Over the past week, Indiana’s senators debated a proposed consti-tutional ban on gay marriage extensively, going over the merits for hours at a time, before deciding a ban shouldn’t appear on the ballot in November. But their reasoning remains largely a mystery to the public, which heard from only one senator during public deliberations.
The gay marriage fight has illuminated one of the less-reported aspects of Indiana’s General Assembly: Debate on the toughest of issues often happens in private caucus meetings of state lawmakers, with much left unsaid in public.

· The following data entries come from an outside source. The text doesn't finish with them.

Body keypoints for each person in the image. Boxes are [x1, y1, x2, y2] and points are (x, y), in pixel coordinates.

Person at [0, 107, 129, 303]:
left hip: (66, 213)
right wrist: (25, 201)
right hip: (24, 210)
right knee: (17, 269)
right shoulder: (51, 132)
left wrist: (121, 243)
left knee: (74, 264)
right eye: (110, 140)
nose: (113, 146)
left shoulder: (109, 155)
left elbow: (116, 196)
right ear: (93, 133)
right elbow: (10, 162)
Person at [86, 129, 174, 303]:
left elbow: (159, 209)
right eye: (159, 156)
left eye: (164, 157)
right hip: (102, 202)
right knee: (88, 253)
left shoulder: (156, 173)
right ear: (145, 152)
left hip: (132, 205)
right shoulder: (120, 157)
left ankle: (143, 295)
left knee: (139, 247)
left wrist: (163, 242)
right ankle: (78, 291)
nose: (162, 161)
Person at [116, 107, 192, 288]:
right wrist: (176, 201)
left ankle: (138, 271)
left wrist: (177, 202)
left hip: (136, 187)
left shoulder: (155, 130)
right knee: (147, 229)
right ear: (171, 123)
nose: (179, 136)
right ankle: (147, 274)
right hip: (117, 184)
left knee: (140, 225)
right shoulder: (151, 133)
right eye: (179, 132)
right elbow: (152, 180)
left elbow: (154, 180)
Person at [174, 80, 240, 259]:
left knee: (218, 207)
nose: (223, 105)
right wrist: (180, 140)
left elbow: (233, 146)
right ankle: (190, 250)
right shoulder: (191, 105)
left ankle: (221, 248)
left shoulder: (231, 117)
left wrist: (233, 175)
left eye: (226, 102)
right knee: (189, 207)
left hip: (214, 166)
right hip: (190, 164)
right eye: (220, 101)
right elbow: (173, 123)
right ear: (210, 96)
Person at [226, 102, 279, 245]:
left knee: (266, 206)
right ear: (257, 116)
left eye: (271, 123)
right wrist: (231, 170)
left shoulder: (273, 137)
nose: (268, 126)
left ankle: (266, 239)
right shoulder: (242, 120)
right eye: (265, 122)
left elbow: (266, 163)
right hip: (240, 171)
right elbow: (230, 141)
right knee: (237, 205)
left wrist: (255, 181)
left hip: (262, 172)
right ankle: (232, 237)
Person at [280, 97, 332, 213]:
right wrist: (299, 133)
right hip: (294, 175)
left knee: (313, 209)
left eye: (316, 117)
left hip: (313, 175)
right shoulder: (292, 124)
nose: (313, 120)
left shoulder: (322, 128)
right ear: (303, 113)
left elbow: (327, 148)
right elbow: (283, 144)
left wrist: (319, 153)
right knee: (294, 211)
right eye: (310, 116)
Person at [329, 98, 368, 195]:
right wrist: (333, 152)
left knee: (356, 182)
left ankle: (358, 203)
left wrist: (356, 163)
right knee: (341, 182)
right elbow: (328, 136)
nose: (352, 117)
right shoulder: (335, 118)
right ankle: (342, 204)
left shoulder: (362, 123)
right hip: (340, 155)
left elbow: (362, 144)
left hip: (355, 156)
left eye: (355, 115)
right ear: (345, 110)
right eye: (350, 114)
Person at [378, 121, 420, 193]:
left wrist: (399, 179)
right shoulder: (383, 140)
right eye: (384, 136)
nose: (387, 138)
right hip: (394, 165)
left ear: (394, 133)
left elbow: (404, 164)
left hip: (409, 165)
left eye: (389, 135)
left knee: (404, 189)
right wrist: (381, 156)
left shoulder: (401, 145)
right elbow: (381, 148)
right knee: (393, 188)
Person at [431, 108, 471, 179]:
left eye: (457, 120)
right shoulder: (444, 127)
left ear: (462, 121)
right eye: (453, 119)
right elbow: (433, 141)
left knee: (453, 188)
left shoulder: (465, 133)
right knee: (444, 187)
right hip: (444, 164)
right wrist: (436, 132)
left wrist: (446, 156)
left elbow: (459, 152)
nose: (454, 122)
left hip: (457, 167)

The Senate’s decision not to debate the issue publicly — only Senate Minority Leader Tim Lanane, D-Anderson, spoke publicly — leaves a cloak of secrecy that only makes residents more wary of politicians, said Micah Clark, executive director of the American Family Association of Indiana, which fought to get the ban placed on the ballot in November.
“I think it makes people more cynical of politics,” Clark said.

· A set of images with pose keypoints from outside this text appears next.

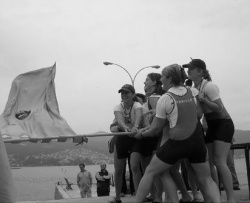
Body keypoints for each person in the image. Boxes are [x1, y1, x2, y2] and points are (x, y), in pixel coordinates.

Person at [132, 64, 220, 203]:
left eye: (162, 76)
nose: (160, 79)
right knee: (206, 179)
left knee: (150, 172)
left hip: (178, 142)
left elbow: (155, 129)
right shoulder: (192, 91)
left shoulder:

Supporters of the ban, House Joint Resolution 3, often felt like they were outgunned from the start, despite promises from legislative leaders the vote would go their way as it had in 2011. Indiana law requires constitutional amendments to pass two consecutive biennial sessions of the Legislature before being placed on a ballot.
Clark said the public was left on the sidelines this year as major campaign donors and businesses supporting Freedom Indiana, the umbrella group that successfully blocked the ban this year, claimed most of the spotlight.
“I think that further disenfranchises people and makes them think this is nothing but a political game in Indianapolis,” he said. “We worry about why people don’t vote, why they don’t get involved in the electoral process, why they don’t run for office — they think the system is rigged.”